Elle affichait sa liberté sur les
photos qu’elle publiait sur les réseaux sociaux. La jeune blogueuse et
mannequin de 22 ans a été abattue au volant de sa Porsche.
Elle changeait de coupe et de couleur de cheveux
autant que de look, passant du t-shirt rock à la robe à dentelles en quelques photos postées sur son compte Instagram.
La jeune mannequin Tara Fares, élue Miss Bagdad et Miss Irak en 2014, a été
abattue jeudi en pleine rue de la capitale irakienne.

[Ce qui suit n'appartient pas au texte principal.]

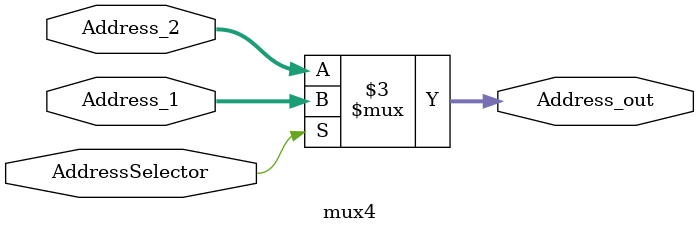
<source format=sv>
module mux4 (
  input logic AddressSelector,
  input logic [31:0] Address_1,
  input logic [31:0] Address_2,
  output logic [31:0] Address_out
);
  
  always @(*)
		if (AddressSelector) Address_out <= Address_1;
		else 		  Address_out <= Address_2;

endmodule
</source>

Sur les réseaux sociaux, les messages d’hommage se
multiplient, sans arriver à couvrir les critiques et la calomnie que la jeune
femme de 22 ans subissait ces derniers mois. Tandis que nombre d’internautes
lui reprochaient ses tenues osées, d’autres soupçonnent qu’elle a justement été
assassinée pour avoir revendiqué cette liberté.

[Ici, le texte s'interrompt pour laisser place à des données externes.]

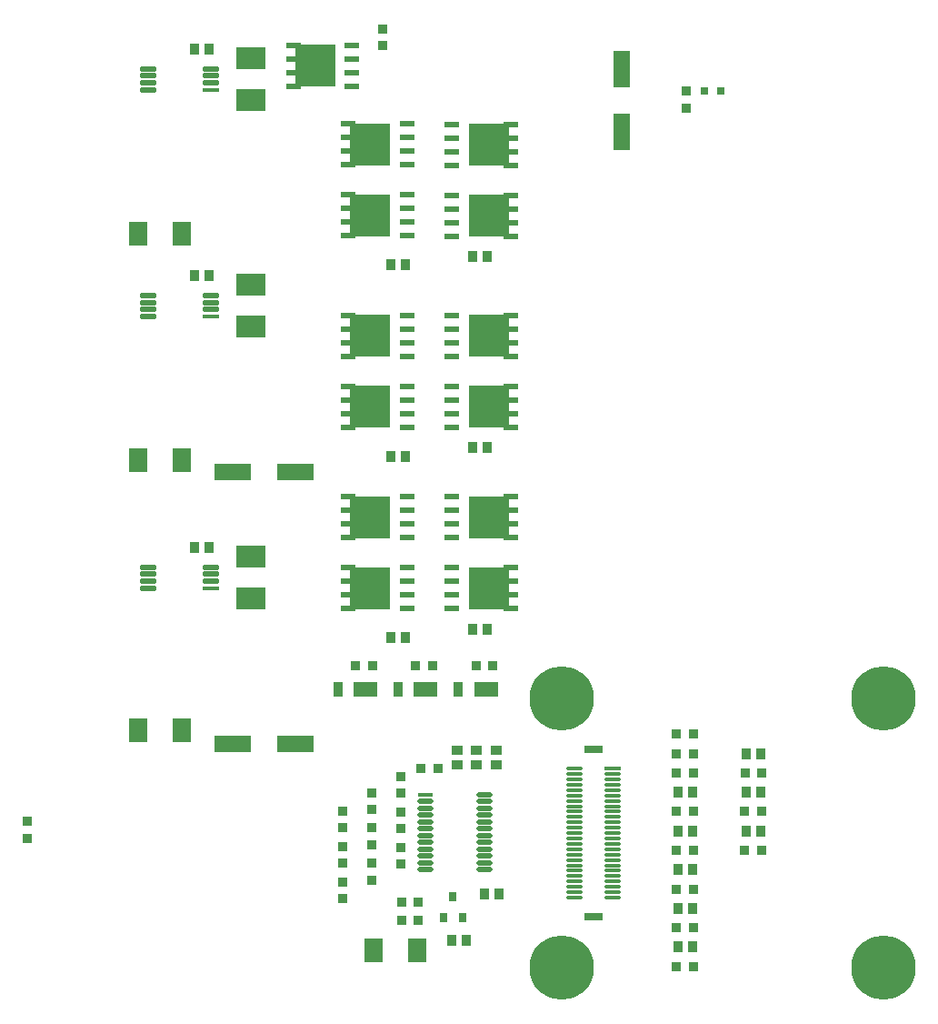
<source format=gtp>
G04*
G04 #@! TF.GenerationSoftware,Altium Limited,Altium Designer,20.1.8 (145)*
G04*
G04 Layer_Color=8421504*
%FSLAX25Y25*%
%MOIN*%
G70*
G04*
G04 #@! TF.SameCoordinates,CA1AD960-CC60-4823-93EC-705349262C67*
G04*
G04*
G04 #@! TF.FilePolarity,Positive*
G04*
G01*
G75*
%ADD16C,0.23622*%
%ADD17R,0.14764X0.15394*%
%ADD18R,0.05591X0.02402*%
%ADD19R,0.03347X0.03347*%
G04:AMPARAMS|DCode=20|XSize=17.72mil|YSize=57.09mil|CornerRadius=4.43mil|HoleSize=0mil|Usage=FLASHONLY|Rotation=90.000|XOffset=0mil|YOffset=0mil|HoleType=Round|Shape=RoundedRectangle|*
%AMROUNDEDRECTD20*
21,1,0.01772,0.04823,0,0,90.0*
21,1,0.00886,0.05709,0,0,90.0*
1,1,0.00886,0.02411,0.00443*
1,1,0.00886,0.02411,-0.00443*
1,1,0.00886,-0.02411,-0.00443*
1,1,0.00886,-0.02411,0.00443*
%
%ADD20ROUNDEDRECTD20*%
%ADD21R,0.05709X0.01772*%
%ADD22R,0.07000X0.08500*%
%ADD23R,0.06102X0.13583*%
%ADD24R,0.11024X0.08465*%
%ADD25R,0.08661X0.05512*%
%ADD26R,0.03543X0.05512*%
%ADD27R,0.03347X0.03347*%
%ADD28R,0.03543X0.03937*%
%ADD29R,0.03150X0.03543*%
%ADD30R,0.07087X0.03150*%
%ADD31O,0.06299X0.01181*%
%ADD32R,0.06299X0.01181*%
%ADD33R,0.13583X0.06102*%
%ADD34R,0.05906X0.01772*%
G04:AMPARAMS|DCode=35|XSize=59.06mil|YSize=17.72mil|CornerRadius=4.43mil|HoleSize=0mil|Usage=FLASHONLY|Rotation=180.000|XOffset=0mil|YOffset=0mil|HoleType=Round|Shape=RoundedRectangle|*
%AMROUNDEDRECTD35*
21,1,0.05906,0.00886,0,0,180.0*
21,1,0.05020,0.01772,0,0,180.0*
1,1,0.00886,-0.02510,0.00443*
1,1,0.00886,0.02510,0.00443*
1,1,0.00886,0.02510,-0.00443*
1,1,0.00886,-0.02510,-0.00443*
%
%ADD35ROUNDEDRECTD35*%
%ADD36R,0.03937X0.03543*%
%ADD37R,0.03150X0.03150*%
D16*
X238583Y114173D02*
D03*
X356693D02*
D03*
Y15748D02*
D03*
X238583D02*
D03*
D17*
X168484Y247264D02*
D03*
X211831Y247224D02*
D03*
Y221240D02*
D03*
Y180689D02*
D03*
X168484Y154744D02*
D03*
Y180728D02*
D03*
X148406Y346201D02*
D03*
X211831Y154705D02*
D03*
X168484Y317342D02*
D03*
X211831Y317303D02*
D03*
Y291319D02*
D03*
X168484Y291358D02*
D03*
Y221280D02*
D03*
D18*
X160276Y239764D02*
D03*
Y244764D02*
D03*
Y249764D02*
D03*
Y254764D02*
D03*
X181890D02*
D03*
Y249764D02*
D03*
Y244764D02*
D03*
Y239764D02*
D03*
X220039Y254724D02*
D03*
Y249724D02*
D03*
Y244724D02*
D03*
Y239724D02*
D03*
X198425D02*
D03*
Y244724D02*
D03*
Y249724D02*
D03*
Y254724D02*
D03*
X220039Y228740D02*
D03*
Y223740D02*
D03*
Y218740D02*
D03*
Y213740D02*
D03*
X198425D02*
D03*
Y218740D02*
D03*
Y223740D02*
D03*
Y228740D02*
D03*
X220039Y188189D02*
D03*
Y183189D02*
D03*
Y178189D02*
D03*
Y173189D02*
D03*
X198425D02*
D03*
Y178189D02*
D03*
Y183189D02*
D03*
Y188189D02*
D03*
X160276Y147244D02*
D03*
Y152244D02*
D03*
Y157244D02*
D03*
Y162244D02*
D03*
X181890D02*
D03*
Y157244D02*
D03*
Y152244D02*
D03*
Y147244D02*
D03*
X160276Y173228D02*
D03*
Y178228D02*
D03*
Y183228D02*
D03*
Y188228D02*
D03*
X181890D02*
D03*
Y183228D02*
D03*
Y178228D02*
D03*
Y173228D02*
D03*
X140197Y338701D02*
D03*
Y343701D02*
D03*
Y348701D02*
D03*
Y353701D02*
D03*
X161811D02*
D03*
Y348701D02*
D03*
Y343701D02*
D03*
Y338701D02*
D03*
X220039Y162205D02*
D03*
Y157205D02*
D03*
Y152205D02*
D03*
Y147205D02*
D03*
X198425D02*
D03*
Y152205D02*
D03*
Y157205D02*
D03*
Y162205D02*
D03*
X160276Y309842D02*
D03*
Y314843D02*
D03*
Y319843D02*
D03*
Y324843D02*
D03*
X181890D02*
D03*
Y319843D02*
D03*
Y314843D02*
D03*
Y309842D02*
D03*
X220039Y324803D02*
D03*
Y319803D02*
D03*
Y314803D02*
D03*
Y309803D02*
D03*
X198425D02*
D03*
Y314803D02*
D03*
Y319803D02*
D03*
Y324803D02*
D03*
X220039Y298819D02*
D03*
Y293819D02*
D03*
Y288819D02*
D03*
Y283819D02*
D03*
X198425D02*
D03*
Y288819D02*
D03*
Y293819D02*
D03*
Y298819D02*
D03*
X160276Y283858D02*
D03*
Y288858D02*
D03*
Y293858D02*
D03*
Y298858D02*
D03*
X181890D02*
D03*
Y293858D02*
D03*
Y288858D02*
D03*
Y283858D02*
D03*
Y213779D02*
D03*
Y218779D02*
D03*
Y223780D02*
D03*
Y228780D02*
D03*
X160276D02*
D03*
Y223780D02*
D03*
Y218779D02*
D03*
Y213779D02*
D03*
D19*
X42520Y69193D02*
D03*
Y63090D02*
D03*
X284252Y336910D02*
D03*
Y330807D02*
D03*
X179528Y72736D02*
D03*
Y66634D02*
D03*
X168898Y47736D02*
D03*
Y53839D02*
D03*
X179528Y85728D02*
D03*
Y79626D02*
D03*
Y59744D02*
D03*
Y53642D02*
D03*
X168898Y73721D02*
D03*
Y79823D02*
D03*
X158268Y67027D02*
D03*
Y73130D02*
D03*
Y54035D02*
D03*
Y60138D02*
D03*
X168898Y60728D02*
D03*
Y66831D02*
D03*
X158268Y41043D02*
D03*
Y47146D02*
D03*
X172835Y359744D02*
D03*
Y353642D02*
D03*
D20*
X210241Y51604D02*
D03*
Y54104D02*
D03*
Y56604D02*
D03*
Y59104D02*
D03*
Y61604D02*
D03*
Y64104D02*
D03*
Y66604D02*
D03*
Y69104D02*
D03*
Y71604D02*
D03*
Y74104D02*
D03*
Y76604D02*
D03*
Y79104D02*
D03*
X188784Y51604D02*
D03*
Y54104D02*
D03*
Y56604D02*
D03*
Y59104D02*
D03*
Y61604D02*
D03*
Y64104D02*
D03*
Y66604D02*
D03*
Y69104D02*
D03*
Y71604D02*
D03*
Y74104D02*
D03*
Y76604D02*
D03*
D21*
Y79104D02*
D03*
D22*
X185685Y22047D02*
D03*
X169685D02*
D03*
X83465Y284646D02*
D03*
X99465D02*
D03*
X83465Y201575D02*
D03*
X99465D02*
D03*
X83465Y102756D02*
D03*
X99465D02*
D03*
D23*
X260630Y321850D02*
D03*
Y345079D02*
D03*
D24*
X124803Y250590D02*
D03*
Y265945D02*
D03*
X124803Y333661D02*
D03*
Y349016D02*
D03*
Y150984D02*
D03*
Y166339D02*
D03*
D25*
X166732Y117717D02*
D03*
X188779Y117717D02*
D03*
X210827Y117717D02*
D03*
D26*
X156693D02*
D03*
X178740Y117717D02*
D03*
X200787Y117717D02*
D03*
D27*
X163091Y126378D02*
D03*
X169193D02*
D03*
X185138D02*
D03*
X191240D02*
D03*
X207185Y126378D02*
D03*
X213287D02*
D03*
X193209Y88583D02*
D03*
X187106D02*
D03*
X180020Y39764D02*
D03*
X186122D02*
D03*
X180020Y33071D02*
D03*
X186122D02*
D03*
X280807Y58661D02*
D03*
X286910D02*
D03*
X280807Y72835D02*
D03*
X286910D02*
D03*
X305906Y87008D02*
D03*
X312008D02*
D03*
X305807Y72835D02*
D03*
X311910D02*
D03*
X280807Y16142D02*
D03*
X286909D02*
D03*
X280807Y30315D02*
D03*
X286909D02*
D03*
X280807Y44488D02*
D03*
X286909D02*
D03*
X305807Y58661D02*
D03*
X311910D02*
D03*
X280807Y94095D02*
D03*
X286910D02*
D03*
X280807Y87008D02*
D03*
X286910D02*
D03*
X280807Y101181D02*
D03*
X286910D02*
D03*
D28*
X198229Y25785D02*
D03*
X203544D02*
D03*
X281201Y65748D02*
D03*
X286516D02*
D03*
X281201Y79921D02*
D03*
X286516D02*
D03*
X306299Y94095D02*
D03*
X311614D02*
D03*
X306201Y79921D02*
D03*
X311516D02*
D03*
X281201Y23228D02*
D03*
X286516D02*
D03*
X281201Y37402D02*
D03*
X286516D02*
D03*
X281201Y51575D02*
D03*
X286516D02*
D03*
X306201Y65748D02*
D03*
X311516D02*
D03*
X210335Y42520D02*
D03*
X215650D02*
D03*
X104035Y269291D02*
D03*
X109350D02*
D03*
X104035Y352362D02*
D03*
X109350D02*
D03*
X104035Y169685D02*
D03*
X109350D02*
D03*
X206004Y206299D02*
D03*
X211319D02*
D03*
X181398Y273228D02*
D03*
X176083D02*
D03*
X181398Y203150D02*
D03*
X176083D02*
D03*
X206004Y139764D02*
D03*
X211319D02*
D03*
X181398Y136614D02*
D03*
X176083D02*
D03*
X211299Y276398D02*
D03*
X205984D02*
D03*
D29*
X195170Y33954D02*
D03*
X202257D02*
D03*
X198713Y41828D02*
D03*
D30*
X250394Y95669D02*
D03*
Y34252D02*
D03*
D31*
X243307Y88583D02*
D03*
Y86614D02*
D03*
Y84646D02*
D03*
Y82677D02*
D03*
Y80709D02*
D03*
Y78740D02*
D03*
Y76772D02*
D03*
Y74803D02*
D03*
Y72835D02*
D03*
Y70866D02*
D03*
Y68898D02*
D03*
Y66929D02*
D03*
Y64961D02*
D03*
Y62992D02*
D03*
Y61024D02*
D03*
Y59055D02*
D03*
Y57087D02*
D03*
Y55118D02*
D03*
Y53150D02*
D03*
Y51181D02*
D03*
Y49213D02*
D03*
Y47244D02*
D03*
Y45276D02*
D03*
Y43307D02*
D03*
Y41339D02*
D03*
X257480D02*
D03*
Y43307D02*
D03*
Y45276D02*
D03*
Y47244D02*
D03*
Y49213D02*
D03*
Y51181D02*
D03*
Y53150D02*
D03*
Y55118D02*
D03*
Y57087D02*
D03*
Y59055D02*
D03*
Y61024D02*
D03*
Y62992D02*
D03*
Y64961D02*
D03*
Y66929D02*
D03*
Y68898D02*
D03*
Y70866D02*
D03*
Y72835D02*
D03*
Y74803D02*
D03*
Y76772D02*
D03*
Y78740D02*
D03*
Y80709D02*
D03*
Y82677D02*
D03*
Y84646D02*
D03*
Y86614D02*
D03*
D32*
Y88583D02*
D03*
D33*
X141142Y197244D02*
D03*
X117913D02*
D03*
X141142Y97638D02*
D03*
X117913D02*
D03*
D34*
X109843Y154724D02*
D03*
Y337402D02*
D03*
Y254331D02*
D03*
D35*
Y157283D02*
D03*
Y159843D02*
D03*
Y162402D02*
D03*
X87008Y154724D02*
D03*
Y157283D02*
D03*
Y159843D02*
D03*
Y162402D02*
D03*
X109843Y339961D02*
D03*
Y342520D02*
D03*
Y345079D02*
D03*
X87008Y337402D02*
D03*
Y339961D02*
D03*
Y342520D02*
D03*
Y345079D02*
D03*
Y262008D02*
D03*
Y259449D02*
D03*
Y256890D02*
D03*
Y254331D02*
D03*
X109843Y262008D02*
D03*
Y259449D02*
D03*
Y256890D02*
D03*
D36*
X214567Y89862D02*
D03*
Y95177D02*
D03*
X207480Y89862D02*
D03*
Y95177D02*
D03*
X200394Y89862D02*
D03*
Y95177D02*
D03*
D37*
X297047Y337047D02*
D03*
X291142D02*
D03*
M02*

</source>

Selon les médias locaux, l’influenceuse aux presque 3
millions d’abonnés sur Instagram - contre 1,8 million pour notre Miss univers tricolore Iris Mittenaere - a reçu
trois balles alors qu’elle était au volant de sa Porsche décapotable aux
fauteuils rouges étincelants. Elle était en compagnie de son petit ami, qui
l’aurait conduit à l’hôpital de Bagdad avant de comprendre qu’elle était déjà
morte.
Tuée pour son influence ?
Dans son pays, une société religieuse patriarcale, conduire
une voiture de sport quand on est une femme peut déjà être très mal perçu.

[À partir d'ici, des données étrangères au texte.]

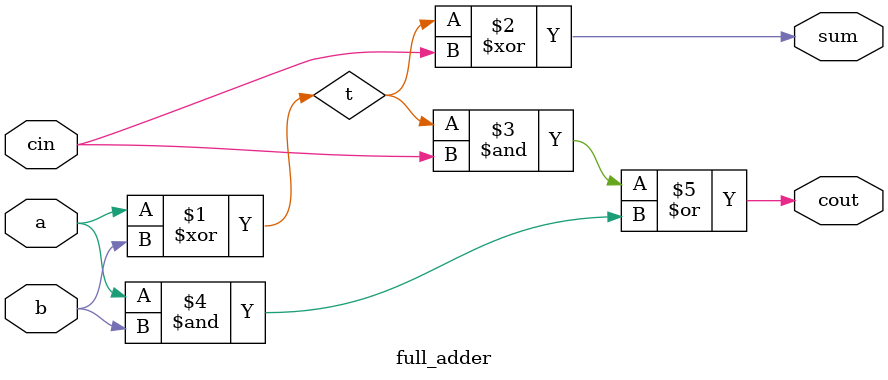
<source format=v>
module full_adder (
    input  a, b, cin,
    output sum, cout
);
    wire t;

    assign t    = a ^ b;
    assign sum  = t ^ cin;
    assign cout = (t & cin) | (a & b);
endmodule

</source>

Enfourcher un vélo suffit même à choquer certains hommes. La féministe Marina
Jaber, sans voile et en jean, s’y emploie par exemple depuis plusieurs années,
serpentant les rues de Bagdad pour faire passer son message d’émancipation.
Tara Fares, elle, avait un temps séjourné en Europe
après ses victoires de Miss. Puis la jeune femme était rentrée sur ses terres
en important sa façon de vivre occidentale, et ses tatouages ! Ne s’affichant
pas plus dévêtue que nombre de blogueuses françaises, mais parfois dans des
positions sexy, elle s’était attiré les foudres de détracteurs masculins, mais
également féminins.
D’autres « Barbie » tuées récemment
Le mois dernier, deux femmes célèbres, appartenant
également au secteur de la beauté de Bagdad, sont aussi décédées dans de
mystérieuses circonstances, relève par ailleurs CNN. La première, Rafeef
al-Yaseri, était surnommée la « Barbie de l’Irak ». Elle symbolisait à la fois
la réussite et le culte de l’apparence puisqu’elle était chirurgien plasticien
et organisait des programmes nationaux spécialisés dans les affaires médicales
dédiées aux femmes. Rafeef al-Yaseri a été tuée à son domicile mi-août. Une
semaine plus tard, c’est Rasha al-Hassan, propriétaire et directrice du Viola
Beauty Center à Bagdad, qui était retrouvée morte chez elle.
Mercredi soir, la mission de l’ONU en Irak (Unami)
s’est par ailleurs émue de la mort par balle de la militante des droits de
l’Homme Souad al-Ali,a priori tuée dans des circonstances plus claires, par son
mari, à Bassora, au sud du pays. La police ayant communiqué en invoquant un «
différend familial », la mission des Nations Unies a réagi en rappelant «
condamner tout acte de violence, en particulier contre les femmes, dont le
meurtre, les menaces et l’intimidation, comme des actes totalement
inacceptables ».
A ce stade, rien n’indique que le meurtre de Tara
Fares soit lié à une quelconque revendication anti-féministe, malgré les
accusations de ses fans. La police a lancé une enquête ce vendredi.